Если Аполлинера Бретон возводит в ранг героя, который «стремится всегда исполнять желание непредвиденного, определяющее для современности», благодаря своему «великолепному знанию просодии», и даже становится «лоцманом сердца», то совсем иной, даже прямо противоположной была роль Жака Ваше. Это разрушительный джокер в колоде Бретона, которого он бросал своим друзьям, так что первый историк дадаизма Мишель Сануйе даже считал его «чистым измышлением Бретона, возможно, мистификацией».

Сегодня нам уже не приходится гадать. Исследователи раскопали, что Ваше родился в Индокитае в один год с Бретоном. Его отец служил там офицером. Он учился в лицее в Нанте. Потом поступил в Школу изящных искусств. По воспоминаниям знавших его людей, молодой человек хотел выглядеть настоящим денди и даже выдавал себя за: англичанина. Бретон повстречался с ним очень просто, во время своего первого назначения в госпиталь Нанта, где Ваше лечился после ранения, полученного во время наступления в Шампани. Бретон сразу был сражен его едким нигилистическим юмором.

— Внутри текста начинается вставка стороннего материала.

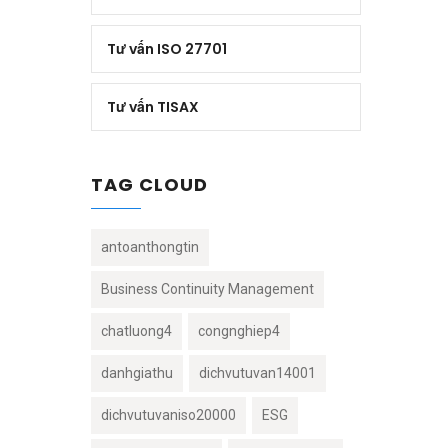
Tư vấn ISO 27701
Tư vấn TISAX
TAG CLOUD
antoanthongtin
Business Continuity Management
chatluong4
congnghiep4
danhgiathu
dichvutuvan14001
dichvutuvaniso20000
ESG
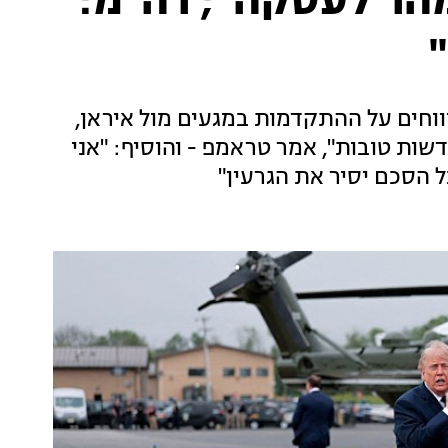
הר לעסקה"; רה"מ:
 ארה"ב לדיווחים על ההתקדמות במגעים מול איראן,
דשות טובות", אמר טראמפ - והוסיף: "אני
 הסכם יסיר את הגרעין"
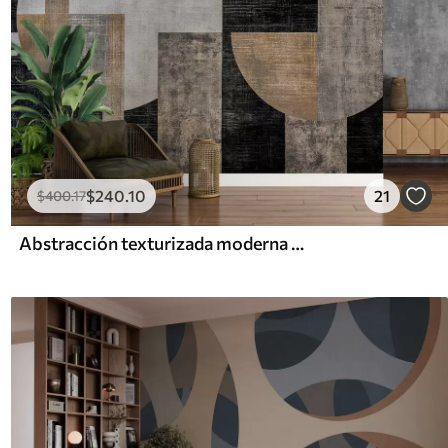
$
240
.10
21
$
400
.17
Abstracción texturizada moderna en colores negro y naranja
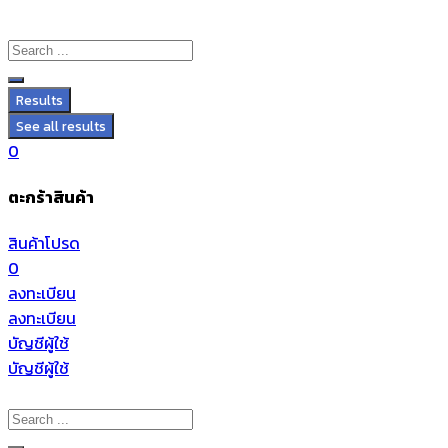
Results
See all results
0
ตะกร้าสินค้า
สินค้าโปรด
0
ลงทะเบียน
ลงทะเบียน
บัญชีผู้ใช้
บัญชีผู้ใช้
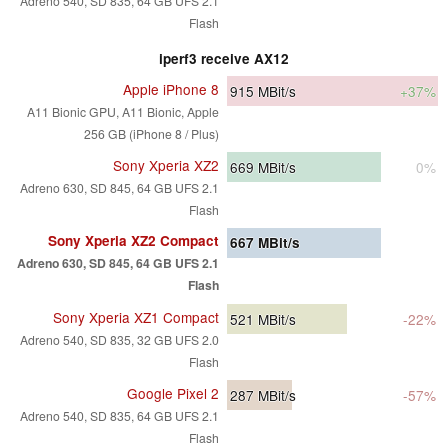
Adreno 540, SD 835, 64 GB UFS 2.1
Flash
iperf3 receive AX12
Apple iPhone 8
915
MBit/s
+37%
A11 Bionic GPU, A11 Bionic, Apple
256 GB (iPhone 8 / Plus)
Sony Xperia XZ2
669
MBit/s
0%
Adreno 630, SD 845, 64 GB UFS 2.1
Flash
Sony Xperia XZ2 Compact
667
MBit/s
Adreno 630, SD 845, 64 GB UFS 2.1
Flash
Sony Xperia XZ1 Compact
521
MBit/s
-22%
Adreno 540, SD 835, 32 GB UFS 2.0
Flash
Google Pixel 2
287
MBit/s
-57%
Adreno 540, SD 835, 64 GB UFS 2.1
Flash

В своей биографии Бретона Маргерит Бонне подчеркнула, что «на фоне сражений эти черты уже не казались фатовством, а были упорным утверждением свободы, вызова абсурду того времени, когда война лишала всех и каждого возможности хоть как-то располагать собственной жизнью». А сам Андре Бретон уточнит в своей «Антологии черного юмора»: «Дезертирству во внешний мир в военное время, которое всегда будет для него чем-то второстепенным, Ваше противопоставляет другую форму неподчинения, которую можно назвать дезертирством внутрь самого себя. Это уже не пораженчество Рембо 1870–1871 годов, а четкая позиция полного безразличия, старание ничему не служить, точнее, старательно вредить».

В опубликованных Бретоном письмах Ваше прямо таки говорится, начиная с самого первого, от 11 октября 1916 года: «Итак, я переводчик при англичанах — привнося в это дело полнейшее безразличие, украшенное безобидным враньем, которым мне нравится уснащать официальное действо; разглядываю развалины и деревни сквозь свой монокль и теорию смущающей живописи. Я успел побывать увенчанным лаврами литератором, известным порнорисовальщиком и скандальным художником-кубистом…»

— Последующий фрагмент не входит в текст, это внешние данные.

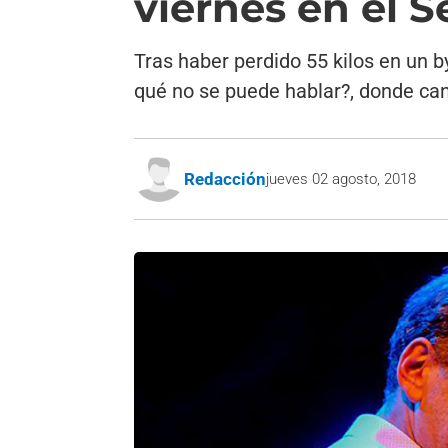
viernes en el 
Tras haber perdido 55 kilos en un b
qué no se puede hablar?, donde can
Redacción
jueves 02 agosto, 2018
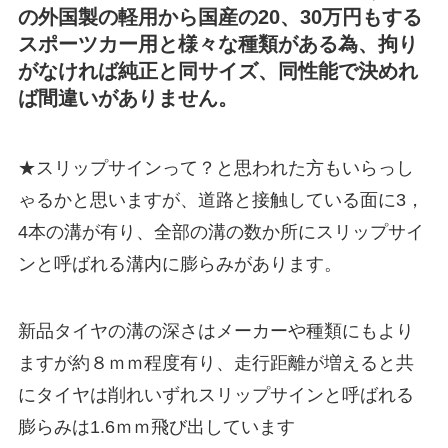
の外国製の軽用から国産の20、30万円もする
スポーツカー用と様々な種類がある為、拘り
がなければ純正と同サイズ、同性能で決めれ
ば間違いがありません。
★スリップサインって？と思われた方もいらっし
ゃるかと思いますが、道路と接触している面に3，
4本の溝が有り、全部の溝の数か所にスリップサイ
ンと呼ばれる溝内に膨らみがあります。
新品タイヤの溝の深さはメーカーや種類にもより
ますが約８ｍｍ程度有り、走行距離が増えると共
にタイヤは削れいずれスリップサインと呼ばれる
膨らみは1.6ｍｍ飛び出しています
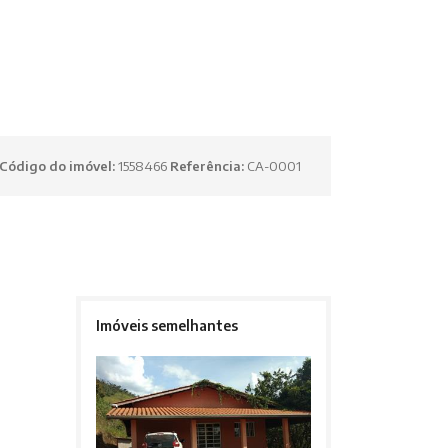
Código do imóvel:
1558466
Referência:
CA-0001
Imóveis semelhantes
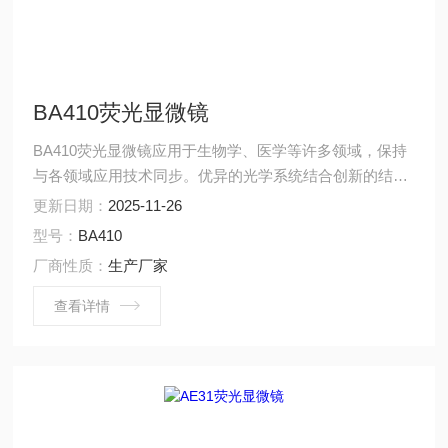
BA410荧光显微镜
BA410荧光显微镜应用于生物学、医学等许多领域，保持
与各领域应用技术同步。优异的光学系统结合创新的结构
设计;提供了高亮度、高衬度和高分辨的专业图像。
更新日期：
2025-11-26
型号：
BA410
厂商性质：
生产厂家
查看详情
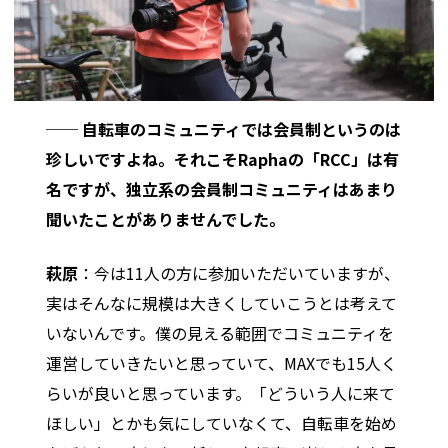
── 自転車のコミュニティでは会員制というのは
珍しいですよね。それこそRaphaの「RCC」は有
名ですが、独立系の会員制コミュニティはあまり
聞いたことがありませんでした。
萩原
：今は11人の方に参加いただいていますが、
実はそんなに規模は大きくしていこうとは考えて
いないんです。僕の見える範囲でコミュニティを
運営していきたいと思っていて、MAXでも15人く
らいが良いと思っています。「どういう人に来て
ほしい」とかも気にしていなくて、自転車を始め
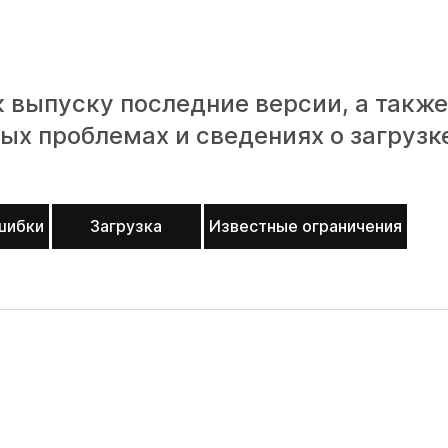
к выпуску последние версии, а также
ых проблемах и сведениях о загрузк
шибки
Загрузка
Известные ограничения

Бретон, некоторым образом, поймал Ваше на слове. Отсюда ставший знаменитым отрывок из «Пренебрежительной исповеди», написанной в 1920–1923 годах: «Больше всего я обязан Жаку Ваше. Время, которое я провел с ним в Нанте в 1916 году, кажется мне почти волшебным. Я больше не упускал его из виду… Я знаю, что никому не буду принадлежать так самозабвенно. Не будь его, я, возможно, сделался бы поэтом; он разоблачил во мне заговор темных сил, заставляющий уверовать в себя под видом такой нелепой вещи, как призвание. Теперь я, в свою очередь, радуюсь, что в чем-то благодаря мне несколько молодых писателей сегодня не питают вовсе никаких литературных амбиций».

Приверженность к пустоте, отрицанию, согласующаяся с письмом Ваше от 18 августа 1917 года: «ИСКУССТВО — ЭТО ГЛУПОСТЬ — почти ничто не является глупостью — искусство должно быть забавной и нескучной вещью — и всё… Впрочем, ИСКУССТВО, наверное, не существует — Так что не стоит его воспевать — однако искусством занимаются — только так, и не иначе — Well — и что с этим делать?»

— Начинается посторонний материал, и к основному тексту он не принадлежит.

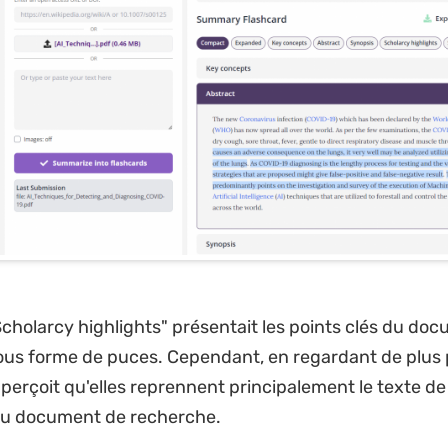
Scholarcy highlights" présentait les points clés du do
us forme de puces. Cependant, en regardant de plus 
aperçoit qu'elles reprennent principalement le texte de 
du document de recherche.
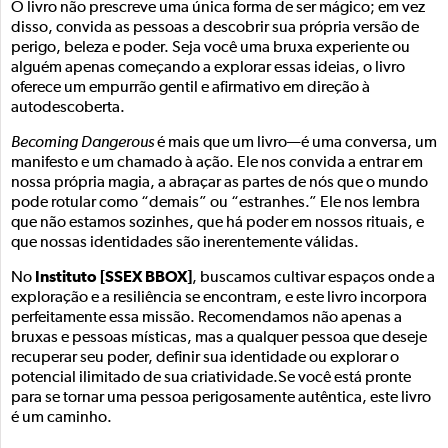
O livro não prescreve uma única forma de ser mágico; em vez
disso, convida as pessoas a descobrir sua própria versão de
perigo, beleza e poder. Seja você uma bruxa experiente ou
alguém apenas começando a explorar essas ideias, o livro
oferece um empurrão gentil e afirmativo em direção à
autodescoberta.
Becoming Dangerous
é mais que um livro—é uma conversa, um
manifesto e um chamado à ação. Ele nos convida a entrar em
nossa própria magia, a abraçar as partes de nós que o mundo
pode rotular como “demais” ou “estranhes.” Ele nos lembra
que não estamos sozinhes, que há poder em nossos rituais, e
que nossas identidades são inerentemente válidas.
Instituto [SSEX BBOX]
No
, buscamos cultivar espaços onde a
exploração e a resiliência se encontram, e este livro incorpora
perfeitamente essa missão. Recomendamos não apenas a
bruxas e pessoas místicas, mas a qualquer pessoa que deseje
recuperar seu poder, definir sua identidade ou explorar o
potencial ilimitado de sua criatividade.Se você está pronte
para se tornar uma pessoa perigosamente autêntica, este livro
é um caminho.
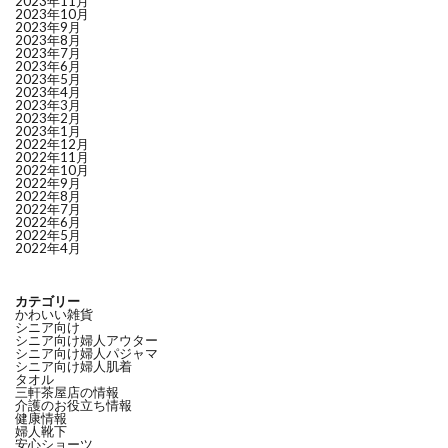
2023年11月
2023年10月
2023年9月
2023年8月
2023年7月
2023年6月
2023年5月
2023年4月
2023年3月
2023年2月
2023年1月
2022年12月
2022年11月
2022年10月
2022年9月
2022年8月
2022年7月
2022年6月
2022年5月
2022年4月
カテゴリー
かわいい雑貨
シニア向け
シニア向け婦人アウター
シニア向け婦人パジャマ
シニア向け婦人肌着
タオル
三軒茶屋店の情報
介護のお役立ち情報
健康情報
婦人靴下
安心ショーツ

Последнее письмо от 14 ноября 1918 года срывает маску: «Что мне делать, мой бедный друг, чтобы терпеть на себе мундир в эти последние месяцы (меня уверяли, что война закончилась), я уже видеть ее не могу… и потом, ОНИ мне не доверяют… ОНИ что-то подозревают — Лишь бы только ОНИ не свели меня с ума, пока я в ИХ власти».

Шестого января 1919 года Жак Ваше был найден мертвым в гостиничном номере в Нанте: он проглотил лошадиную дозу опиума. Ему было 22 года.

Дата и таинственные обстоятельства смерти Ваше объединили его в глазах наших друзей с событием, имевшим для них первостепенное значение и о котором они только что узнали, — с выходом «Манифеста» дадаистов, напечатанного в журнале «Дада» (№ 3), только что поступившем в Париж. Ваше сделался пророком этой чисто метущей метлы. Его кончина явно имела какое-то отношение к проекту, начавшему оформляться именно в тот момент, с записки Бретона с пометкой «среда, 5 февраля 1919 года, 6 часов утра», отправленной Арагону в эльзасский Оберхоффен и объявлявшей ему о создании ежемесячного журнала «Новый мир», который будут издавать они втроем.

Вот таким образом Бретон, Арагон и Супо вступили в мирное время и создали движение, которое носили в себе и которое еще не имело названия.